Se fue José Ignacio Fernández Rodríguez en la madrugada de un domingo cualquiera, y con él se apagó una luz cálida en los pasillos del Juzgado de Instrucción nº 3 y del Juzgado de Violencia contra la Infancia en Las Palmas de Gran Canaria. No buscaba reconocimiento, ni aplausos, ni titulares. Su grandeza estaba en lo invisible: en cómo escuchaba, cómo acompañaba, cómo comprendía. Muchas familias del sur de Gran Canaria lo saben.
Cada expediente que tocaba de la comarca no era un simple papel, sino la vida de alguien. Y él lo sabía. Tras su escritorio, José Ignacio devolvía la dignidad a quien la había perdido por miedo, dolor o injusticia. Su mirada calmada, su voz suave, su gesto siempre paciente, eran antídotos silenciosos contra la angustia. Allí donde la burocracia podría herir, él ofrecía consuelo; donde la ley podía parecer fría, él ofrecía humanidad.

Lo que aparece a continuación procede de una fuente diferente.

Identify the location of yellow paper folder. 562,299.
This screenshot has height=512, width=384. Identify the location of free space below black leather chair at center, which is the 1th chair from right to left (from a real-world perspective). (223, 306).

Y sin embargo, no era solo compasión lo que lo definía. Su humor, ligero y exacto, rompía la tensión de cualquier jornada difícil. Una anécdota o un comentario amable bastaban para transformar la seriedad de un juzgado en un lugar más habitable. Sus compañeros lo saben: con José Ignacio, las mañanas empezaban con un saludo genuino y las tardes cerraban con una broma discreta que aliviaba el peso del día.
Vivió entre papeles y procedimientos, pero su verdadera obra estaba en las personas. Enseñó que servir a la justicia no es solo aplicar la ley, sino cuidar a quienes la necesitan. Que la eficiencia no está reñida con la empatía. Que la fuerza de un servidor público no se mide en cifras, sino en la calma que deja en los demás. Se va demasiado pronto, pero deja un legado que no se mide en estadísticas. Sus hijos, Alejandro y Eva, y todos los que le conocieron en el sur de Gran Canaria desde los despachos oficiales y, como los llaman ahora, operadores, saben de su sabia conversación y llevarán siempre su ejemplo: la paciencia, la ternura, la integridad. Y cada vez que un juzgado devuelva paz a quien llega roto desde el sur de Gran Canaria, allí estará un poco de José Ignacio, presente y silencioso, recordándonos cómo se sirve desde el corazón. Descansa, José Ignacio. En los pasillos de la justicia y en la memoria de todos los que te quisimos, siempre habrá un espacio iluminado por tu bondad.